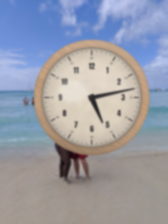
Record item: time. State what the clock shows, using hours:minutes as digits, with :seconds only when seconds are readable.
5:13
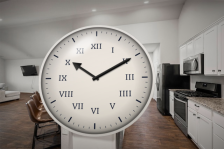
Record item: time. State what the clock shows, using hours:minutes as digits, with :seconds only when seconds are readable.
10:10
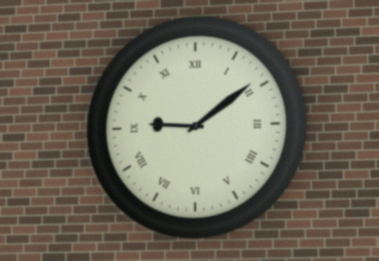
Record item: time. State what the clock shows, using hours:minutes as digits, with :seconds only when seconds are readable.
9:09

^^^^^^^^

> Short exercise
Can you replace "clock" with "watch" everywhere in the entries above, changing nothing else and leaving the pictures out?

> Problem solution
Record item: time. State what the watch shows, using hours:minutes as digits, with :seconds only when seconds are readable.
5:13
Record item: time. State what the watch shows, using hours:minutes as digits, with :seconds only when seconds are readable.
10:10
Record item: time. State what the watch shows, using hours:minutes as digits, with :seconds only when seconds are readable.
9:09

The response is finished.